(Dataset entries)
⟨
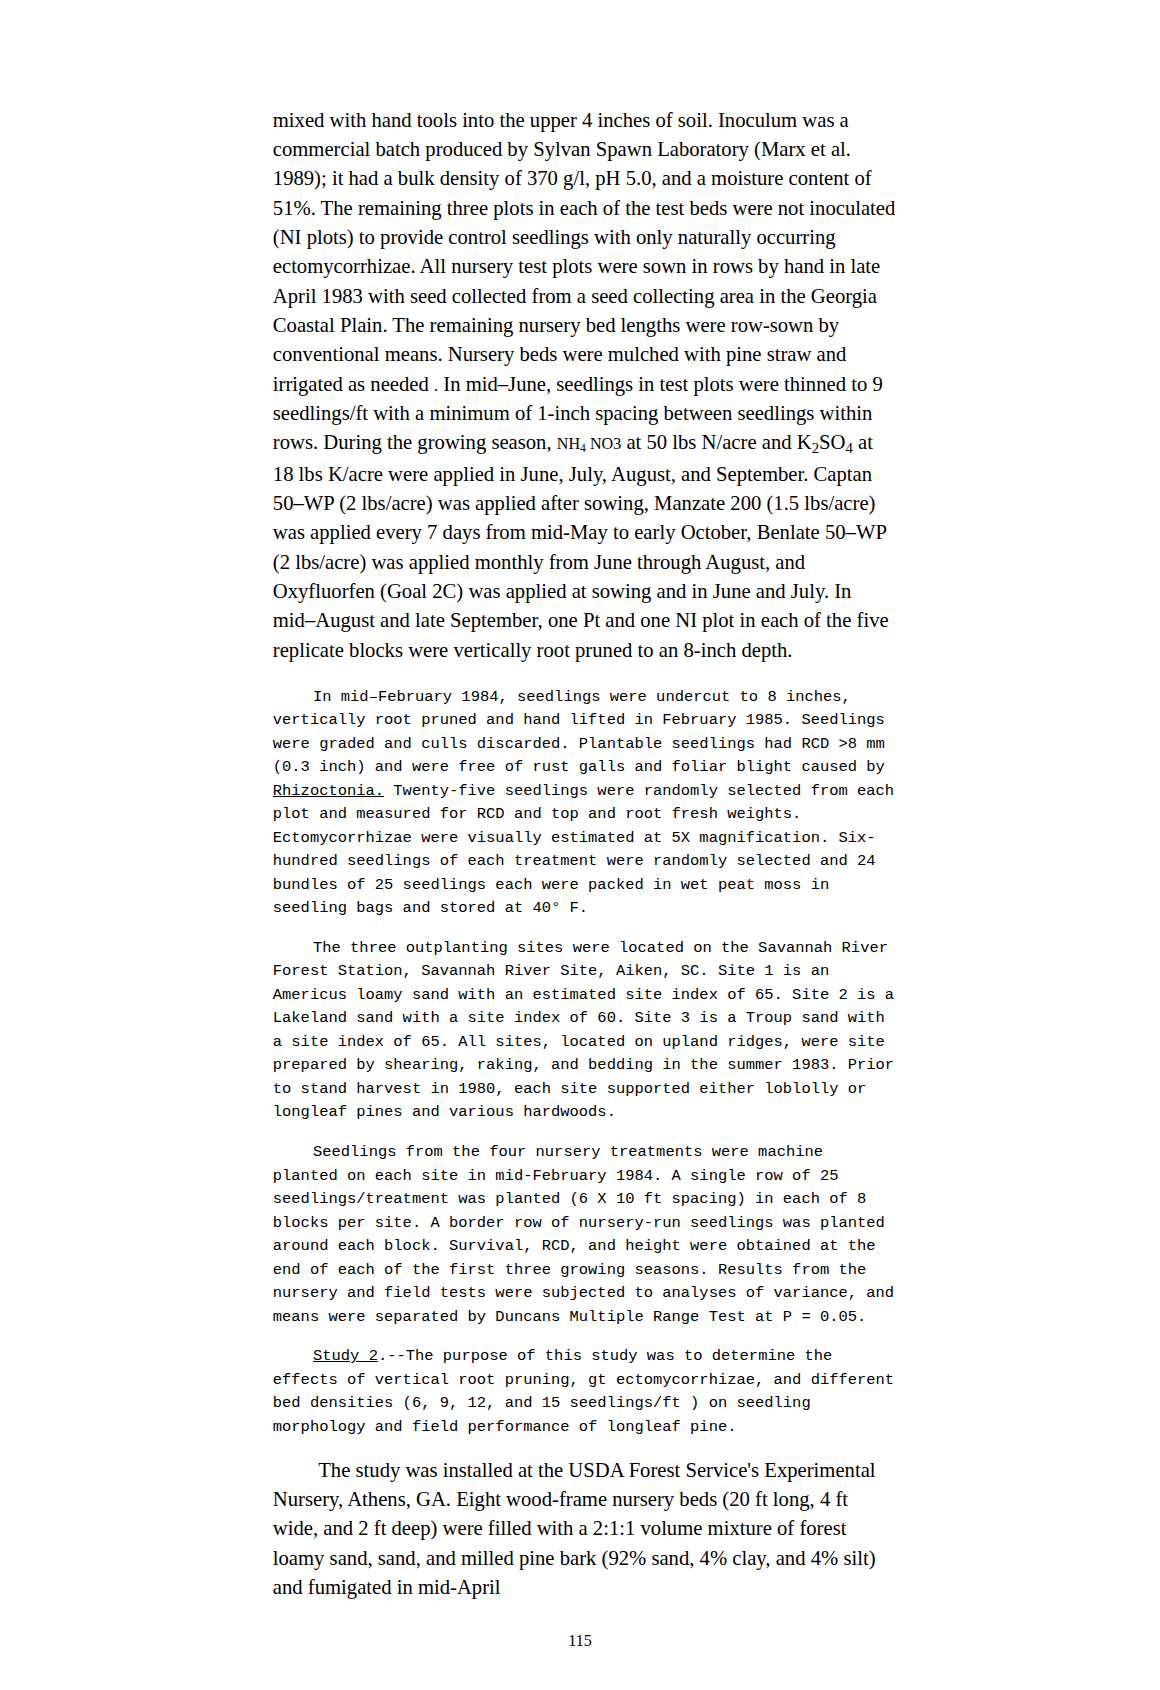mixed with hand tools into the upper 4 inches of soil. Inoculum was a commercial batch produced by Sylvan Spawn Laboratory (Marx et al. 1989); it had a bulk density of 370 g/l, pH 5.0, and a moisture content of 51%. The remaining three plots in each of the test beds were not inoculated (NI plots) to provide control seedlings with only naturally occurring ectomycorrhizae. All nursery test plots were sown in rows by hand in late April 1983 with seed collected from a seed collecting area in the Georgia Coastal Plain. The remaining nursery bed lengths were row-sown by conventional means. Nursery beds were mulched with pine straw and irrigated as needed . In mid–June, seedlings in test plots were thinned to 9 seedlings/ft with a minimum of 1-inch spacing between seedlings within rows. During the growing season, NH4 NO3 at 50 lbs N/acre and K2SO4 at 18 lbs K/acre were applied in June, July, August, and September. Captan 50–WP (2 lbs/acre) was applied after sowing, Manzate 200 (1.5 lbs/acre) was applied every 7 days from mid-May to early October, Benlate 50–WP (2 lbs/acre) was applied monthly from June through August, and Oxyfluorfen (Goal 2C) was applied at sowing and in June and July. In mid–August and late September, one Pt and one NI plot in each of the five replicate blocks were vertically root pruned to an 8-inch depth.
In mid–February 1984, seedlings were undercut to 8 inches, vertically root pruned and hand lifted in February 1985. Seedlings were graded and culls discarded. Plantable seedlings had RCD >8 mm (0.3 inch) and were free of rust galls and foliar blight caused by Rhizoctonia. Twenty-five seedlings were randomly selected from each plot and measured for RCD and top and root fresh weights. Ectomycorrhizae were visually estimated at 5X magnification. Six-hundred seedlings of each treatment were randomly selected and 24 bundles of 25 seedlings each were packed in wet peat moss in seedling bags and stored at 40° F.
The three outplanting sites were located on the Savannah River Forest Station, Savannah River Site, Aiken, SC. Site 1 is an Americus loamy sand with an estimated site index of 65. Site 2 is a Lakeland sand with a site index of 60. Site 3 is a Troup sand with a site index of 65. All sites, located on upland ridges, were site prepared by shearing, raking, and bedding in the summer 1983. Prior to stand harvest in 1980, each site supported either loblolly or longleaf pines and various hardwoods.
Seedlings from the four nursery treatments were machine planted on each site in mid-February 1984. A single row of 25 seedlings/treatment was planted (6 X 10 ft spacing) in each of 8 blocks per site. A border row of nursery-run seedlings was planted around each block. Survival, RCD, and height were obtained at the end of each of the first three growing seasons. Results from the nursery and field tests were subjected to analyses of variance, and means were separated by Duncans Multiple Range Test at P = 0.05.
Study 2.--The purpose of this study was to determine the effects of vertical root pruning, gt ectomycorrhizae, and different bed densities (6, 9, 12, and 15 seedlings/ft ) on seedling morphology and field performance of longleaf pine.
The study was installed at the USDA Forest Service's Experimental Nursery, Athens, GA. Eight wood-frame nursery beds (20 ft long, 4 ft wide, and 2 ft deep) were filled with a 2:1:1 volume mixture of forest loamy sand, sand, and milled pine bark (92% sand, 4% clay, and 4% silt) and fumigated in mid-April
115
⟩
What you need to do: Check each line of the data for "sand". Copy the lines where it turns up.

Expected answer:
The three outplanting sites were located on the Savannah River Forest Station, Savannah River Site, Aiken, SC. Site 1 is an Americus loamy sand with an estimated site index of 65. Site 2 is a Lakeland sand with a site index of 60. Site 3 is a Troup sand with a site index of 65. All sites, located on upland ridges, were site prepared by shearing, raking, and bedding in the summer 1983. Prior to stand harvest in 1980, each site supported either loblolly or longleaf pines and various hardwoods.
The study was installed at the USDA Forest Service's Experimental Nursery, Athens, GA. Eight wood-frame nursery beds (20 ft long, 4 ft wide, and 2 ft deep) were filled with a 2:1:1 volume mixture of forest loamy sand, sand, and milled pine bark (92% sand, 4% clay, and 4% silt) and fumigated in mid-April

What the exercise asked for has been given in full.